Tipping the scales at 2975kg, the Spectre is comfortably Rolls-Royce’s heaviest car yet, but extensive re-engineering for electrification means it is also the stiffest – and has the firm’s most advanced suspension system to date.
The Spectre’s EV-specific chassis represents what the company calls ‘Rolls-Royce 3.0’ – the third iteration of its bespoke architecture since launching the previous-gen Phantom in 2003. The priority for this structure was to offer a “continuity of experience from its current portfolio”, meaning refinement and dynamic capability on a par with the Ghost, Phantom and Cullinan.
The use of extruded aluminium sections and integrating the battery into the vehicle structure results in a 30% boost in stiffness, according to the company. The added benefits of an under-floor battery also include a totally flat cabin floor, low seating position and “almost 700kg of sound deadening” between the occupants and the road.
“The way waftability is delivered in a Spectre is different from what you would experience in a Ghost or a Cullinan,” said Müller-Ötvös. “You’re not going into any Tesla-style ‘Ludicrous’ modes or whatever, but the car wafts in an unexperienced way: spectacular.”
An intrinsic part of the car’s bespoke make-up is its Planar Suspension, adapted from that of the Ghost, which uses a suite of high-speed processors to monitor road conditions and driver inputs to deliver Rolls-Royce’s trademark ‘magic carpet’ ride quality. It can automatically disconnect the roll bars to allow each wheel to act independently – thereby preventing rocking over uneven surfaces – and when a corner is approaching, it stiffens the dampers, reconnects the roll bars and primes the rear-wheel steering system for “effortless entry and exit”.

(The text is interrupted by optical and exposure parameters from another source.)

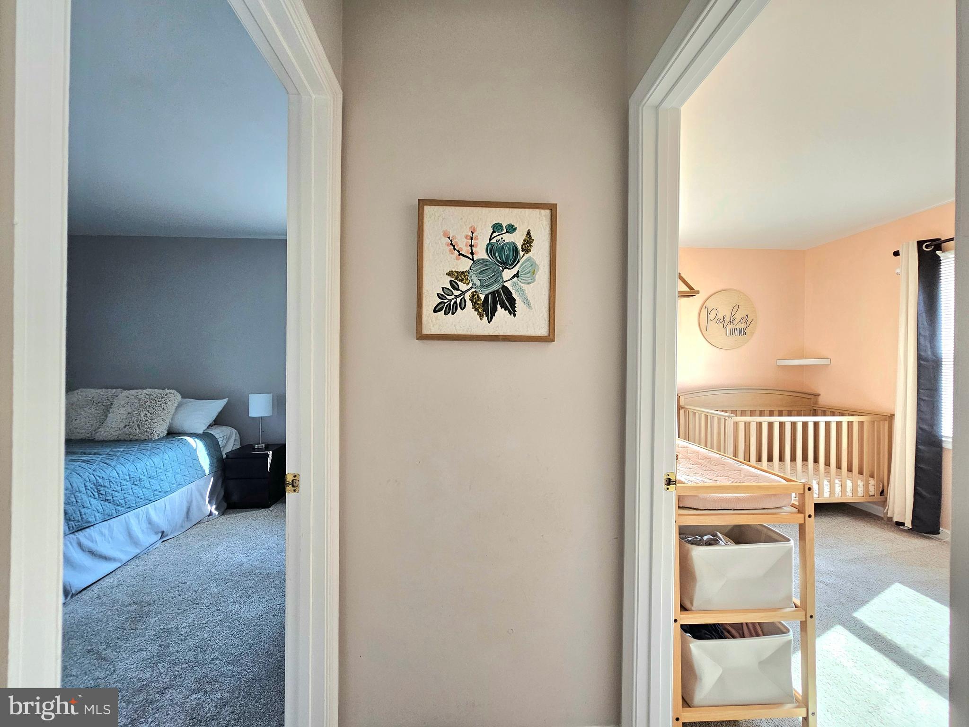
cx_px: 484
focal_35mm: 13
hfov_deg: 106.2
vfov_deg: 89.9
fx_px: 364
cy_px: 364
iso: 200
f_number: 2.2
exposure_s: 1/60.2
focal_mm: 2.2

“There is no greater luxury than space,” says Rolls-Royce, touting the expansive and decadently appointed Spectre’s cabin as testament to the brand’s inherent readiness for electrification.
Despite the lack of rear doors, the Rolls Royce Spectre is, said Müller-Ötvös, categorically a four-seater rather than a 2+2, “and for that reason I would say very capable in transporting even more than just two: you can take your friends with you”.

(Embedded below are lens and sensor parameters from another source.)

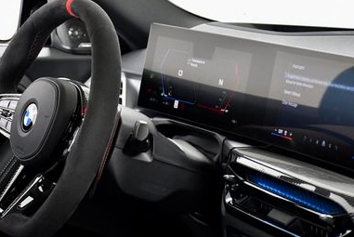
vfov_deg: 9.1
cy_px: 135
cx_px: 146
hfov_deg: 13.6
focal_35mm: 151
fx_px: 1487
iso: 2500
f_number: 5.6
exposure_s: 1/100
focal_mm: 60
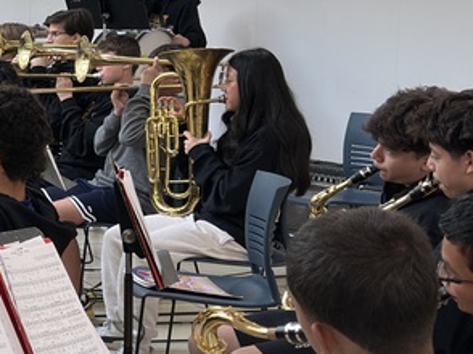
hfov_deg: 16.3
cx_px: -274
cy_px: 172
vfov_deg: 13.7
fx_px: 1475
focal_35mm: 108
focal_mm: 6.86
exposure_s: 1/120
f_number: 1.78
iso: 125
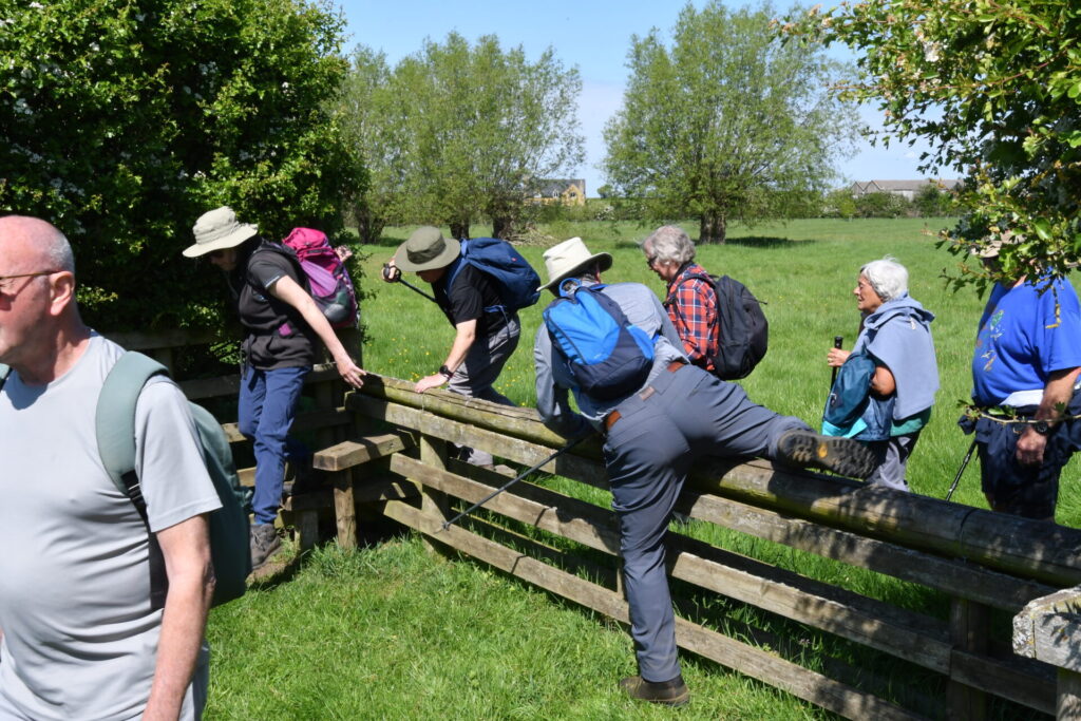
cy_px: 360
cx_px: 540
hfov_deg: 49.5
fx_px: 1171
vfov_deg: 34.2
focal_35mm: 39
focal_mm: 26
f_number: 11
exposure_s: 1/160
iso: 400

At 5453mm long and with a wheelbase of 3210mm, the Spectre is slightly longer than the Wraith and the lack of a transmission tunnel should enable a tangible increase in cabin space.
Continuing a theme common to recent special-edition Rolls-Royce models, the Spectre’s interior is strikingly decorated with a raft of intricate and technologically complex motifs inspired by the night sky. The optional Starlight door panels, for example, contain 5876 miniature LED lights representing stars, while the interactive dashboard panel in front of the passenger seat displays the car’s name surrounded by a cluster of more than 5500 star icons when the car is stationary – a function engineers spent more than 10,000 hours developing.

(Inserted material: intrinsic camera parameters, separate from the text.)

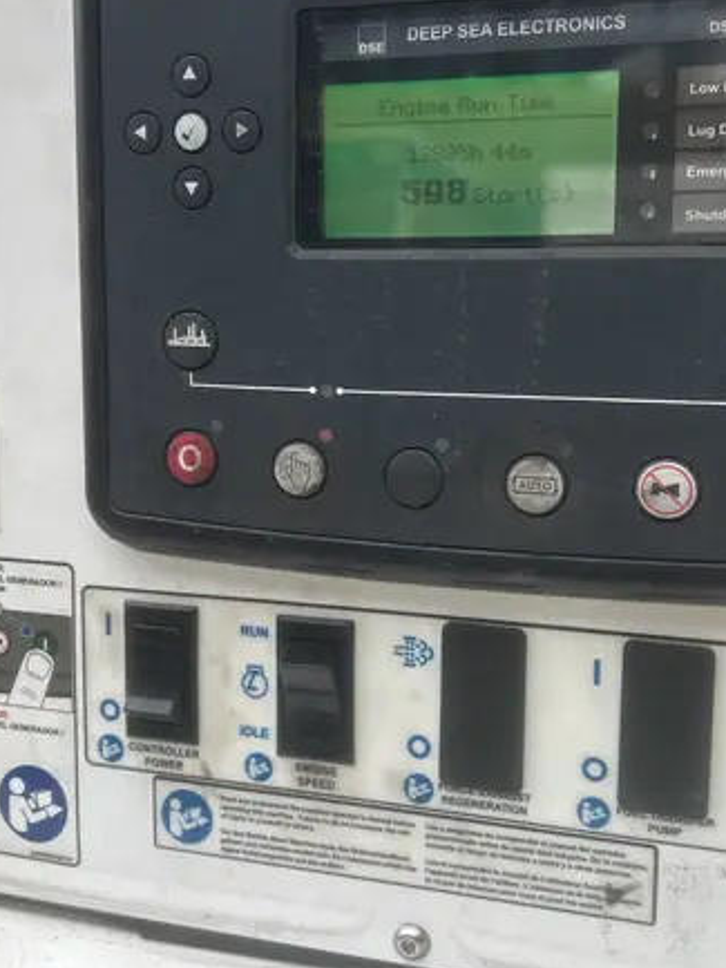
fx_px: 1230
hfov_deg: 32.9
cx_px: 386
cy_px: 453
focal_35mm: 44
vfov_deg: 42.9
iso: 50
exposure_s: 1/769
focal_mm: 5.7
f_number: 1.5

But more significant are the advances in functionality promised by Rolls-Royce’s new-generation infotainment platform, called Spirit. Compatible with a dedicated Whispers smartphone app, Spirit allows Spectre owners to control various functions remotely, access live journey and vehicle data and “extend their bespoke commission beyond the physical world and into the digital architecture that underpins Spirit”. This hints at the growing importance of digital personalisation opportunities for Rolls-Royce buyers.
Essentially, Spirit is based on BMW’s eighth-generation iDrive platform, as found in the BMW iX and i7, with a bespoke Rolls-Royce interface applied. However, Müller-Ötvös emphasised that the Spectre is only very loosely linked to its German cousins: “I would call it the sense of our founding father Henry Royce, who said: ‘Take the best that exists and make it even better.’ I think that’s exactly the way we engineer Rolls-Royces in cooperation with the BMW Group. One thing is for sure: this is a Rolls-Royce, not an amended BMW at all.
“Our clients have technical understandings that they can clearly differentiate between what is a mass-manufactured car and what is a true and authentic Rolls-Royce. And for that reason, we clearly decided to go a very, very different route to the BMW Group with their bodies and technology.”